Softdrink-Steuer gefordert
Deswegen schlagen auch in Europa Kinderärzte Alarm: Kürzlich forderte der Vorstandschef der Diabetes-Hilfe Thomas Danne eine Softdrinksteuer. In Frankreich ist eine Sonderabgabe bereits durch das Parlament gekommen, in Italien, dem Land mit den meisten übergewichtigen Kindern, ist sie geplant.
„Eine spezielle Steuer könnte vielleicht den Konsum solcher Getränke einschränken“, meint der Münchner Ernährungsmediziner Hauner. Allerdings nur, wenn diese hoch genug sei.
Kürzlich haben Wissenschaftler im British Medical Journal (BMJ) nämlich vorgerechnet, dass wohl Zuschläge von mindestens 20 Prozent notwendig wären, um das Kaufverhalten signifikant zu verändern.

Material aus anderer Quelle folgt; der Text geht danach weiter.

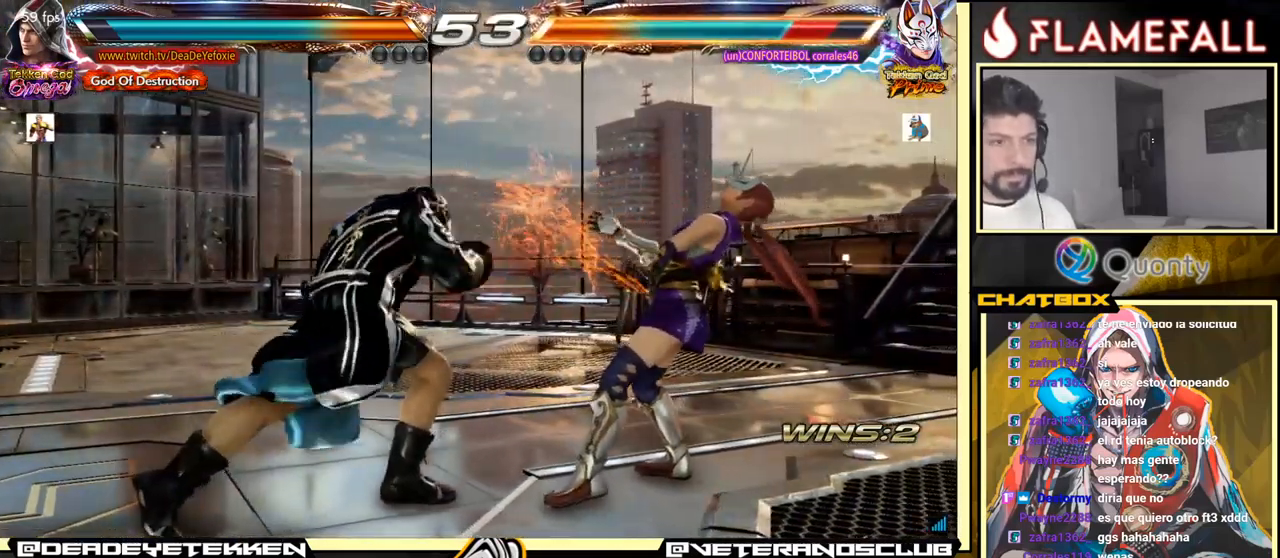
{"buttons": [], "left_stick": "center", "events": [[67, "X", "down"], [150, "X", "up"], [184, "Y", "down"], [234, "Y", "up"], [267, "X", "down"], [300, "X", "up"], [384, "left_stick", "right"], [500, "left_stick", "center"]]}
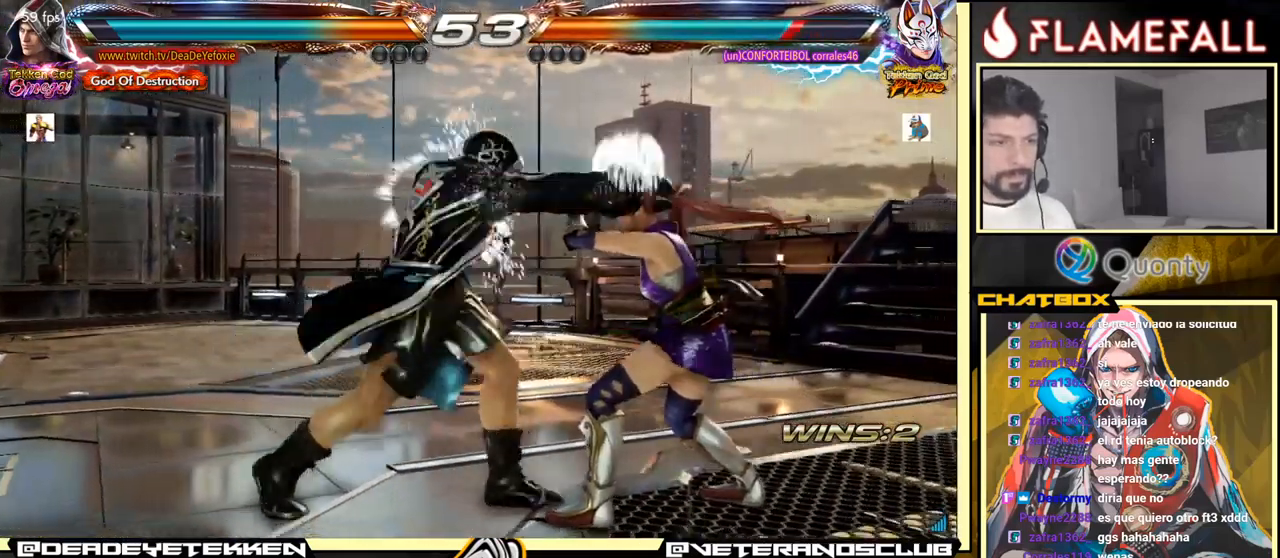
{"buttons": ["Y"], "left_stick": "center", "events": [[284, "X", "down"], [334, "X", "up"], [350, "Y", "down"], [434, "X", "down"], [434, "Y", "up"], [484, "X", "up"], [484, "Y", "down"]]}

Zudem wird gefordert, zuckergesüßte Getränke zumindest nicht mehr in der Schule zu verkaufen. Die Diabetes-Hilfe hat im März eine Online-Petition unter dem Motto „Schulfrei für zuckerhaltige Getränke“ veröffentlicht. „Genauso wie in Schulen keine Zigaretten verkauft werden, sollte es selbstverständlich sein, dass dort auch keine zuckergesüßten Getränke angeboten werden“, meint Danne.
Eine Studie des Forschungsinstituts für Kinderernährung hat im Jahr 2009 ergeben, dass kostenlose Wasserspender in Schulen zumindest das Gewicht der Kinder in einem Jahr konstant halten kann. „Nur leider sind diese Automaten nicht kostenlos, was ihre Verbreitung verhindert“, sagt Danne.
Keine Belege
Bei der Industrie hält man von all dem wenig. Stefanie Effner von Coca-Cola Deutschland verweist etwa darauf, dass Softdrinks ja immer Teil einer Ernährungsweise seien und darum nicht allein für Übergewicht oder Diabetes verantwortlich gemacht werden könnten. Zudem gäbe es keine Belege dafür, dass ein reduzierter Zuckerkonsum die Bevölkerung wirklich gesünder mache.
Was allerdings nicht ganz stimmt: Einige neuere US-Studien zeigen, dass allein durch ein Weniger an Softdrinks Übergewicht verringert werden kann.
Unumstritten ist dabei, dass vor allem auch die Eltern als Vorbild vorangehen müssen: „Sie sollten zu Hause den Konsum solcher Getränke einschränken, dafür regelmäßig Wasser oder verdünnte Fruchtsäfte anbieten“, rät der Ernährungsmediziner Hans Hauner von der TU München. Zudem könne man auch auf die zuckerreduzierten Varianten zurückgreifen. Strikte Verbote sind dagegen jedoch fast immer kontraproduktiv.